Alba pondered this philosophy for some minutes; then she said: “When will he want to marry me, petite mère?”

“Not for a long while yet, my darling. You are both very young; there’s time to wait.”

“How old am I?”

“You were sixteen in September.”

“And how long will you let me wait?”

“Till your seventeenth birthday is passed, at least.”

“Nearly a whole year! Then I have all that time to be free and happy!”

“And if at the end of that time you have not learned to care for Marcel, I shall not ask you to marry him at all,” said Virginie. The ecstasy which the reprieve had called forth sent a pang through her heart, and made her ask herself whether, after all, she was doing wisely and well in forcing upon the child a lot from which her sympathies recoiled so violently.

“Not marry him at all!” repeated Alba in amazement; but she added quickly, with one of those sudden changes of manner that were familiar to her sensitive and mobile nature: “I think, petite mère, I had better not wait for the year. Instead of growing easier, it might grow harder by thinking over it all that time. You know you always tell me that when one has a disagreeable thing to do, it is better to do it at once and be done with it; one only makes it worse by looking at it.
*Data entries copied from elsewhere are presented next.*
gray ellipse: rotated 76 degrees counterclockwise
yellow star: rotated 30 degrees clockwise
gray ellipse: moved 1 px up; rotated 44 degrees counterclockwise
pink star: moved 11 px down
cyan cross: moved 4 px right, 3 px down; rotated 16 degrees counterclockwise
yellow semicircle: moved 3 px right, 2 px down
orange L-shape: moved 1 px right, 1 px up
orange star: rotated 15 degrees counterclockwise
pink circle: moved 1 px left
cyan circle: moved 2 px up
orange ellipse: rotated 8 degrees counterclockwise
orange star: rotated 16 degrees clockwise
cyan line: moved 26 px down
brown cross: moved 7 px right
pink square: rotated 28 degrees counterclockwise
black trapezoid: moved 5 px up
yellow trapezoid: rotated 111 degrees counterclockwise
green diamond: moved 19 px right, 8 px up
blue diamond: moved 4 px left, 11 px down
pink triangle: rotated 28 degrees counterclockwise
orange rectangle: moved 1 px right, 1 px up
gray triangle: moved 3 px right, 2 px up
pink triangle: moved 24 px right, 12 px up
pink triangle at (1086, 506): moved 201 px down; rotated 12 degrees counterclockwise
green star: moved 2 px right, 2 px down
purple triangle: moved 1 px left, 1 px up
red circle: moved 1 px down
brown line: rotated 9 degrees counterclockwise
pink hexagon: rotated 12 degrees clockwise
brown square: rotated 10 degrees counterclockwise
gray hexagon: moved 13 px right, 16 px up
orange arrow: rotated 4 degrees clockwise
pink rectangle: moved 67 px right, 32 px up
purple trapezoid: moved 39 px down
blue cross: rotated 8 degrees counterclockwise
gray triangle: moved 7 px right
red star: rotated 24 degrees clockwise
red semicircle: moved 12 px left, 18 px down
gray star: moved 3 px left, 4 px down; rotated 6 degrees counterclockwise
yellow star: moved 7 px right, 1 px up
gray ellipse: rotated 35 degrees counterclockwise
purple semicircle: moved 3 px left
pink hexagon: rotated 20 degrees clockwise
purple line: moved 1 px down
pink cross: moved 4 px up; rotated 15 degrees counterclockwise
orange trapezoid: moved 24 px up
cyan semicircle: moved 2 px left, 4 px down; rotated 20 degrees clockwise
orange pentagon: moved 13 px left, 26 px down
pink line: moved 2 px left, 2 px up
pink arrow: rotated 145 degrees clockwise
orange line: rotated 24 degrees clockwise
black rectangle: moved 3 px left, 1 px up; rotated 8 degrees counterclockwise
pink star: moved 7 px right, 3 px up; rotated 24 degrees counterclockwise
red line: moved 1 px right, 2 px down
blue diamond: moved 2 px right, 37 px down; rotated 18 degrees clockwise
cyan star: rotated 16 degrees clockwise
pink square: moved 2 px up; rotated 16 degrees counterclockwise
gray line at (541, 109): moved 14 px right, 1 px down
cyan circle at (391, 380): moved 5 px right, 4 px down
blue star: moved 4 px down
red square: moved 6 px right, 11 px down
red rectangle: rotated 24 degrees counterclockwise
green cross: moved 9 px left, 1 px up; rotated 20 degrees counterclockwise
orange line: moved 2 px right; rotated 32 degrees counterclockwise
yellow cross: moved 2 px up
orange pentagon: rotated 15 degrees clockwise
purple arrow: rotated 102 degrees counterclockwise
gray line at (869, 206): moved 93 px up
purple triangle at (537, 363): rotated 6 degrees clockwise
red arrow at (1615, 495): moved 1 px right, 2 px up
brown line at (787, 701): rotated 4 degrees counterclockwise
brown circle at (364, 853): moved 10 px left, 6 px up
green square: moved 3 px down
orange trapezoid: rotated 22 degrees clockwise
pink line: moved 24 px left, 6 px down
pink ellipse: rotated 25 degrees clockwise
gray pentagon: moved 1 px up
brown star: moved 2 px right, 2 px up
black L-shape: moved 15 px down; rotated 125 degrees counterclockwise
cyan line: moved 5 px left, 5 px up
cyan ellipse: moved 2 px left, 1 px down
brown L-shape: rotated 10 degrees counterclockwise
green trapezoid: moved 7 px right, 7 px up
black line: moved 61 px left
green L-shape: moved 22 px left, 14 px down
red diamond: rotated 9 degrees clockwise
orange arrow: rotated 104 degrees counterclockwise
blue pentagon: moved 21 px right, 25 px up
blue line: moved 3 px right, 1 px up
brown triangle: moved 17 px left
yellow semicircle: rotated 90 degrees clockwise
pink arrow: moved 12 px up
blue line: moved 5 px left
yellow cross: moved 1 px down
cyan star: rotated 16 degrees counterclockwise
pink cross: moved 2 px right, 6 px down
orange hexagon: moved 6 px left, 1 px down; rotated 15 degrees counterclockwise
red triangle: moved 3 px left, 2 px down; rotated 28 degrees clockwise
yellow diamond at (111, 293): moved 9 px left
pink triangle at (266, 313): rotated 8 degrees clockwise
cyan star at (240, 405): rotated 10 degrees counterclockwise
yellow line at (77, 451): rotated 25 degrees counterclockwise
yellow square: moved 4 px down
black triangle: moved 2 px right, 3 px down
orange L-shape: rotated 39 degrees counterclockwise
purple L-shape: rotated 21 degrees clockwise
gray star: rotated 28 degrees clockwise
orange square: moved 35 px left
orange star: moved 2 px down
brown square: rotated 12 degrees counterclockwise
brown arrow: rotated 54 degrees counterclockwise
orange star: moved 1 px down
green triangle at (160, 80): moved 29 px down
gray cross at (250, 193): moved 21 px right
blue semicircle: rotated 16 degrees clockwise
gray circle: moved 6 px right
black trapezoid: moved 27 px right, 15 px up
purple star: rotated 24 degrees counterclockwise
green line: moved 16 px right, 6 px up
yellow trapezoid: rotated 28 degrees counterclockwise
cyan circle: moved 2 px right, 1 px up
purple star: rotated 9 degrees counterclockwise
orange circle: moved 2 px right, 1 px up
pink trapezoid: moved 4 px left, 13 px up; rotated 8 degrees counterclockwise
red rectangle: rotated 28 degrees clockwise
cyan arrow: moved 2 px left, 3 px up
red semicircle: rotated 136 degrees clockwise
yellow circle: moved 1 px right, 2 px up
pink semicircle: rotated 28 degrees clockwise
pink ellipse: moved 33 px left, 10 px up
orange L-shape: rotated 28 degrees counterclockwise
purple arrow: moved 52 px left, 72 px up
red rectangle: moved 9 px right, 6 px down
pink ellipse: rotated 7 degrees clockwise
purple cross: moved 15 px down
I think it would be better if I were to marry Marcel at once and get it over.”

Virginie was aghast at the combination of strength and utter childish ignorance of the true nature and bearings of the sacrifice in contemplation which Alba’s reasoning revealed. In the bottom of her heart the mother believed this repugnance would pass away, and there was no cruelty in coercing the child’s will at the outset, in order to bend it to her real happiness; but unless it could be so bent, Virginie would rather die trusting her treasure to God’s guardianship than force it into any man’s keeping.